A few studies have evaluated the effects of dex-flenfluramine and fluoxetine, both serotonin-enhancing drugs, on post-cessation weight gain. In a study of 31 overweight female smokers, Spring et al. (57) demonstrated that dexfenfluramine prevented weight gain (and actually led to a small weight loss, averaging 0.8 kg) during 4 weeks of smoking abstinence compared to placebo. In another small, short-term clinical trial, fluoxetine was shown to prevent weight gain entirely (mean weight change = — 0.6 kg) compared to placebo (3.3 kg increase) among smokers who significantly reduced their nicotine intake (101). Spring et al. (102) compared the efficacy of dexfenfluramine and fluoxetine in preventing post-cessation weight gain. Subjects were 144 normal weight women, randomized to dexfenfluramine (30 mg), fluoxetine (40 mg), or placebo for 14 weeks. At 1 month post-cessation the placebo group gained more weight than either of the drug groups. By 3 months post-cessation the dexfenfluramine group had gained significantly less weight (1.0 kg) compared to either the placebo (3.5 kg) or fluoxetine (2.7 kg) groups. By 6 months post-cessation, however, weight gain was similar among the three groups. Both of these studies suggested that the weight-gain-attenuating effects of serotonin-enhancing drugs was related to suppression of the usual increases in energy intake observed after smoking cessation, particularly carbohydrates.

A recent study (103) compared the effects of two dosages of fluoxetine (30 mg vs. 60 mg) to placebo on post-cessation weight gain. During treatment, weight gain among placebo subjects was greater (2.61kg) than that of subjects receiving either 30 mg of fluoxetine (1.33 kg) or 60mg (1.25 kg). However, after discontinuing the drug, subjects who received 60 mg of fluoxetine had greater weight gain (6.5 kg) than subjects receiving either 30 mg of fluoxetine (3.6 kg) or placebo (4.7 kg). Thus, similar to the effects of nicotine replacement, serotoninergic drugs minimize post-cessation weight gain, but only for the duration of drug treatment. Unfortunately, however, the observed dose-dependent weight rebound after discontinuation of fluoxetine indicates the drug may have limited utility for the long-term prevention of post-cessation weight gain.

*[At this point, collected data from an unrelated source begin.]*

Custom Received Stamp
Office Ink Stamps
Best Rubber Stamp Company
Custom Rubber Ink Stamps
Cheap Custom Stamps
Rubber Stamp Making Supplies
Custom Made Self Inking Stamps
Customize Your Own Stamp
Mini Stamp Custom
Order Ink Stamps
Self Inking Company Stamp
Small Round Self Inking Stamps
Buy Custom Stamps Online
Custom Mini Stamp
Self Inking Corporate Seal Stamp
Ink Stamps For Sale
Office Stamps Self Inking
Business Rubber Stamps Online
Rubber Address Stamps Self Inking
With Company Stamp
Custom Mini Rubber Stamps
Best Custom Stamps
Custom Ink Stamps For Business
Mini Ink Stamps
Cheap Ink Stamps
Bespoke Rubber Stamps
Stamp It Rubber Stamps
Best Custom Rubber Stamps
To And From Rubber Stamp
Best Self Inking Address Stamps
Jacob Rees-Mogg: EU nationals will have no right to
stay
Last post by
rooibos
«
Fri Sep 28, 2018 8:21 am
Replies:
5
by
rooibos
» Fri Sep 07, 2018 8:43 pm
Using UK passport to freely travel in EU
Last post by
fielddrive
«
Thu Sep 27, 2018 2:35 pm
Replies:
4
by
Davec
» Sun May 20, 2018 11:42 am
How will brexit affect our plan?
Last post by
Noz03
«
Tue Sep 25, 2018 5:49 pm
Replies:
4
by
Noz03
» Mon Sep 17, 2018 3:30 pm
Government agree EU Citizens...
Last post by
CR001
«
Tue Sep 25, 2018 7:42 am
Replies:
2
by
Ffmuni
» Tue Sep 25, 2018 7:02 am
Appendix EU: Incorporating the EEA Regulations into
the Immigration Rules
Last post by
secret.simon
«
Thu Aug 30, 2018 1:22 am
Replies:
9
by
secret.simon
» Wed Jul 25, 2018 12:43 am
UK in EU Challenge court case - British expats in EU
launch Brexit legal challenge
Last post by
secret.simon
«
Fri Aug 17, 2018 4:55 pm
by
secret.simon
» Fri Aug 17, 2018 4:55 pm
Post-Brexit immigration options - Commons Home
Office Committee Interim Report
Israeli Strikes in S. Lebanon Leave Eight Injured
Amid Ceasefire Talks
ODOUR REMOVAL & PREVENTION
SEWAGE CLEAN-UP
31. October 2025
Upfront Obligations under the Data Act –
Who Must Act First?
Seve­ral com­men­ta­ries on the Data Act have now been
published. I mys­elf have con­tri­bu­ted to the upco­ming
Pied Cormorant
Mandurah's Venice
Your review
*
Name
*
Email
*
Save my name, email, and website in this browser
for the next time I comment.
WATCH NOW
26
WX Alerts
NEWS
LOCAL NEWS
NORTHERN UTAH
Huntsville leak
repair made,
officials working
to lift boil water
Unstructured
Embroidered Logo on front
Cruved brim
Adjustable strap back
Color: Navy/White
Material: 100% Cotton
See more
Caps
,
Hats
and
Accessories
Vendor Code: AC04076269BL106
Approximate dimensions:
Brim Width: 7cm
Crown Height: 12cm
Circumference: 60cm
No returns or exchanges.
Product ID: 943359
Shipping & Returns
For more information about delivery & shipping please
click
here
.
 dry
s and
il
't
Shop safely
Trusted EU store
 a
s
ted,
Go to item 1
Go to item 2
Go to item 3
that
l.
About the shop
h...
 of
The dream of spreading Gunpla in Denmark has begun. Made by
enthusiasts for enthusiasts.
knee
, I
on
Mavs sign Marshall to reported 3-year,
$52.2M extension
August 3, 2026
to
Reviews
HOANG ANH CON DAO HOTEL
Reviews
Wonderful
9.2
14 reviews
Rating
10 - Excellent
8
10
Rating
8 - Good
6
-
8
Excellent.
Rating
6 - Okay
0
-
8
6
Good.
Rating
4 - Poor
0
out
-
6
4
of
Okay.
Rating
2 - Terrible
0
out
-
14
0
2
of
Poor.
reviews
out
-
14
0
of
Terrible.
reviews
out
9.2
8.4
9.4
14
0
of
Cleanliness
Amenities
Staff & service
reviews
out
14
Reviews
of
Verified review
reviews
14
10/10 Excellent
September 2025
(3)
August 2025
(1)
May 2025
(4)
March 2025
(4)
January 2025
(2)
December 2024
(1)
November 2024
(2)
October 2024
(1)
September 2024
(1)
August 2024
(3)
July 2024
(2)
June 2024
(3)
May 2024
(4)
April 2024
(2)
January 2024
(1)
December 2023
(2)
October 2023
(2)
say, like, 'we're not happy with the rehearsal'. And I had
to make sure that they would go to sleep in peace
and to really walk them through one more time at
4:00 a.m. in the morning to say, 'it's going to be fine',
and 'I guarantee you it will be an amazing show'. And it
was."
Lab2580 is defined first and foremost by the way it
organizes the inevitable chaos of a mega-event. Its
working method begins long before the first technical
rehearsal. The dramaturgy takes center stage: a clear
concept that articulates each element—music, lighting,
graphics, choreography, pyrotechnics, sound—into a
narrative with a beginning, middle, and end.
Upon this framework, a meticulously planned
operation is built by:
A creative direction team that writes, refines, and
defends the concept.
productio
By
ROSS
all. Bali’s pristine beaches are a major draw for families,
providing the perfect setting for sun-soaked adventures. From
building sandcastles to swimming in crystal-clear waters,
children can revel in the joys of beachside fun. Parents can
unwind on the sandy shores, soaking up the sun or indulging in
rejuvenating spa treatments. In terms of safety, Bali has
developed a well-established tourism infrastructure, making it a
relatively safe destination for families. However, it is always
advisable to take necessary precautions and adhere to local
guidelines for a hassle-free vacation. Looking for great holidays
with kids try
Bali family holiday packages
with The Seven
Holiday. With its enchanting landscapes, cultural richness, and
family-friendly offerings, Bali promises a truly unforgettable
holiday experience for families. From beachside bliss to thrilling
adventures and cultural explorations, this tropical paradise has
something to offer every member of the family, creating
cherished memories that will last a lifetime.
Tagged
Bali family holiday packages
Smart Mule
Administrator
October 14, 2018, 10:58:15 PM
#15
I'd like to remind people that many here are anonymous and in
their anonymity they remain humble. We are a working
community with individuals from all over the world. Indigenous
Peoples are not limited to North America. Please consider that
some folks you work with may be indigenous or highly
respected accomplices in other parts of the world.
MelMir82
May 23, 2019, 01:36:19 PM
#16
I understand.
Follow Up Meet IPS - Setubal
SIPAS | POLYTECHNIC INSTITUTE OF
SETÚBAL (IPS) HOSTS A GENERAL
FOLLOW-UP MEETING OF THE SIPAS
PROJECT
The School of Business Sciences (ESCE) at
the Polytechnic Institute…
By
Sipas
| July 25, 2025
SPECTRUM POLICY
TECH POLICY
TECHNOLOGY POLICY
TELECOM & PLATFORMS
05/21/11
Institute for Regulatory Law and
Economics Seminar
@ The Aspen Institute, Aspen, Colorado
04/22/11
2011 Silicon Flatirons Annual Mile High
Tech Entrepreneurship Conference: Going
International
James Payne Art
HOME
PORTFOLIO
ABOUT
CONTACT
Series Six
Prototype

Two recent studies examined the effect of bup-ropion on post-cessation weight gain. Hurt et al. (104) compared weight gain among patients treated for 7 weeks with three doses of bupropion (100,150, and 300 mg) or placebo. Weight change was found to be negatively associated with dose following 6 weeks of cessation. Weight gain among those receiving placebo averaged 2.9 kg, compared with 2.3 kg among those receiving either 100 or 150 mg of bupriopion, and 1.5 kg for those in the 300 mg group. No group differences in weight gain, however, were observed at the 6-month follow-up. Jorenby et al. (105) examined post-cessation weight changes among participants in a 2 (300 mg bupropion vs. placebo) x 2 (transdermal nicotine patch vs. placebo) randomized clinical trial. Those in the combined treatment group (i.e. bupriopion plus transdermal nicotine) gained significantly less weight at 6 weeks (1.1 kg) than those in either the bupropion only (1.7 kg) or double placebo (2.1 kg) groups, and a similar but non-significant trend was observed for the patch-only group (1.6 kg). No differences in weight gain among treatment groups existed at 6 months follow-up, however. Thus, while bupropion may help to reduce post-cessation weight gain in the short term, the weight-attenuating effects do not appear to last beyond the duration of treatment.